Come si incontrano in Cognitive anime diverse come quella dell’artificial intelligence, quella tecnologica e quella dei talenti? Come comunicano le varie dimensioni?

«I talenti sono l’aspetto centrale della nostra azienda e, in generale, di chi si muove con una certa ambizione. La tecnologia serve per mettere le persone al centro, le libera dai lavori faticosi, destinati all’automazione; le macchine lavorano su report e ottimizzazione, le persone esplorano e stringono rapporti, il sale di un’industry come la nostra che si basa sulla fiducia»
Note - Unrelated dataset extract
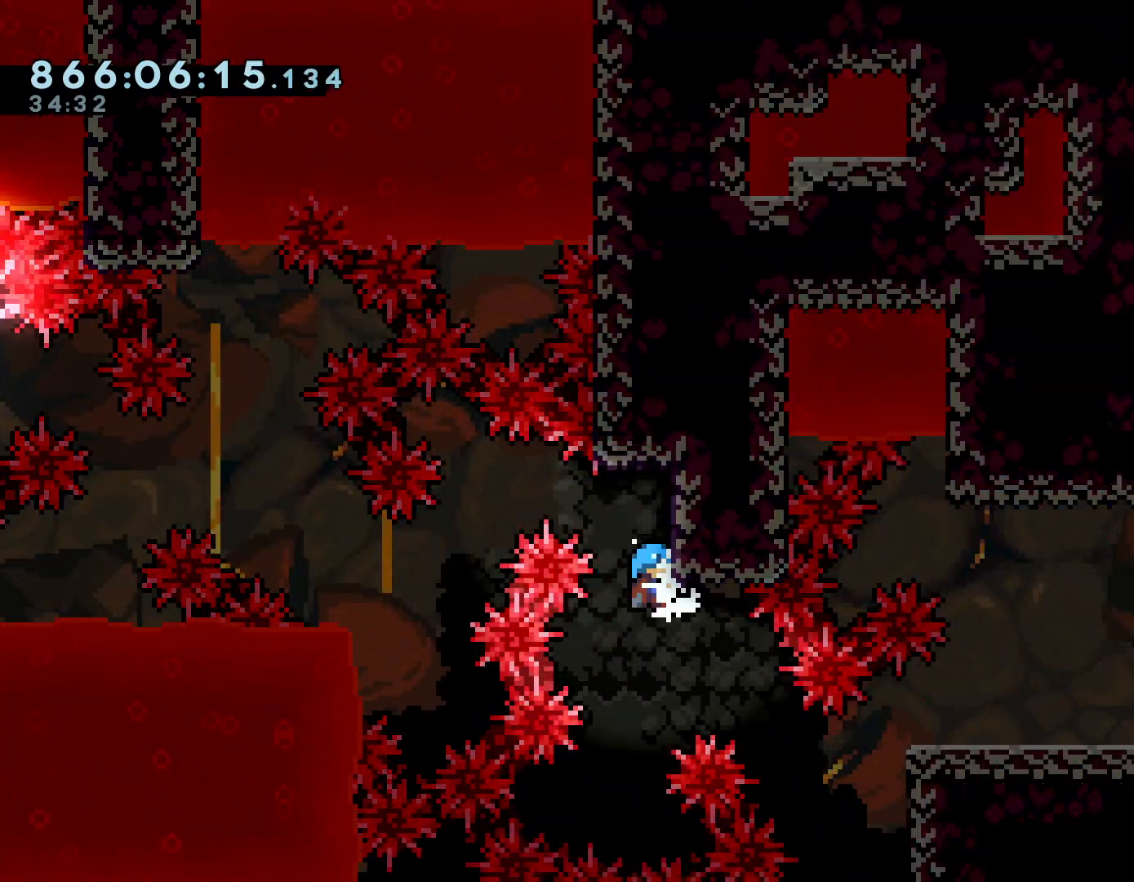
{"buttons": ["L2"], "left_stick": "right", "right_stick": "center", "events": [[234, "R1", "down"], [300, "R1", "up"], [417, "left_stick", "right"]]}
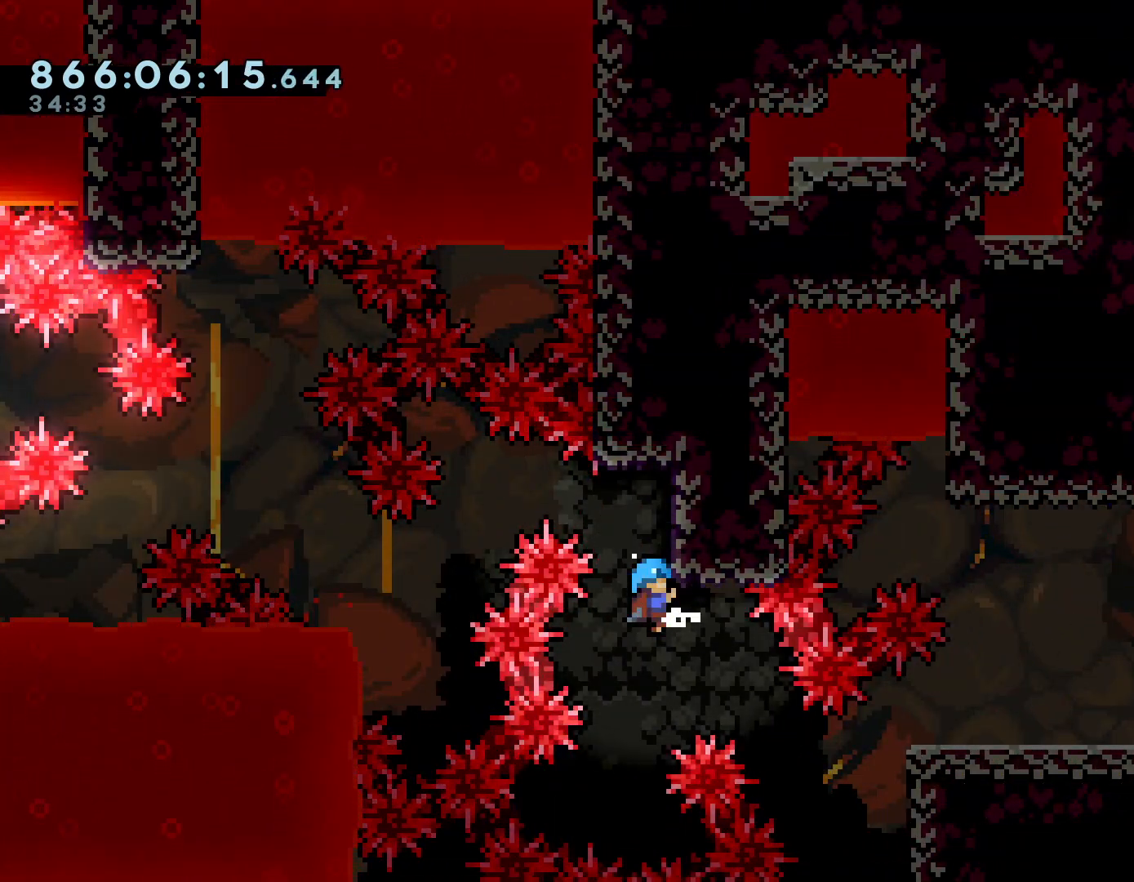
{"buttons": ["A", "L2", "R1"], "left_stick": "right", "right_stick": "center", "events": [[300, "R1", "down"], [333, "R2", "down"], [350, "A", "down"], [417, "R2", "up"]]}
Il vostro approccio è piuttosto particolare. Riuscite a coniugare tecnologie proprietarie come il Cognitive ID, con la costruzione di tech stack personalizzate a partire da tecnologie proprietarie ed esterne. Un modello misto: come riesce a portare del valore aggiunto? 

«Siamo coscienti di essere dei nani rispetto ai big di settore, che poi sono sempre loro, i Meta e i Google. Abbiamo deciso di cavalcare un nuovo approccio: non competere con loro, ma andare a costruire layer tecnologici sopra le loro intuizioni; insomma, essere nanetti sulle spalle dei giganti. La nostra tecnologia proprietaria su base ID traccia l’utente oltre la normale migrazione dei cookie (mediamente è possibile seguire qualcuno con i cookie per non più di cinque giorni). Il tempo che abbiamo è sempre di meno e tramite la nostra tecnologia riusciamo a costruire analisi anche della durata di un anno. Siamo interfacciati con tutti i big, portiamo valore a noi e diamo la possibilità di scaricare le campagne in maniera sempre più efficiente».

Tra robotizzazione e automazione, emerge forse un’idea di nuovo artigianato?

«Sì, ma deve essere scalabile perché basato sulla tecnologia. Significa intuire le necessità del cliente, capire che le soluzioni possono avere dei limiti, farle magari competere tra loro e creare qualcosa che aggiunga intelligenza e porti risultati, in maniera furba e intelligente».

Qual è la vostra forza principale a livello di funnel? 

«Parlare di funnel significa fare una semplificazione, ossia fotografare l’immagine di un utente che compie processi di acquisto sempre uguali, ma non è così: c’è l’analisi dell’utente, per un tempo maggiore rispetto a quello dei cookie, poi la creazione di campagne che mettano insieme in maniera integrata tutte le leve, awareness e performance, infine lo studio delle soluzioni più appropriate».

Su quale ambito del customer journey siete più specializzati? 

Non abbiamo reali specializzazioni, o meglio viene riconosciuto il nostro ruolo sulla parte performance, dove le chiacchiere, come si suol dire, stanno a zero. Il tutto però viene affrontato in maniera olistica e integrata».

Cosa vi attende nel 2025?

«Un anno di grande trasformazione e crescita. Abbiamo spostato le attività in Italia, il team ha preso definitivamente quota, l’azienda ha cominciato a guardare anche verso l’esterno e quindi a raccontarsi. Nel nostro 2025 ci sarà più comunicazione, collaborazione e un’ulteriore crescita del gruppo di lavoro».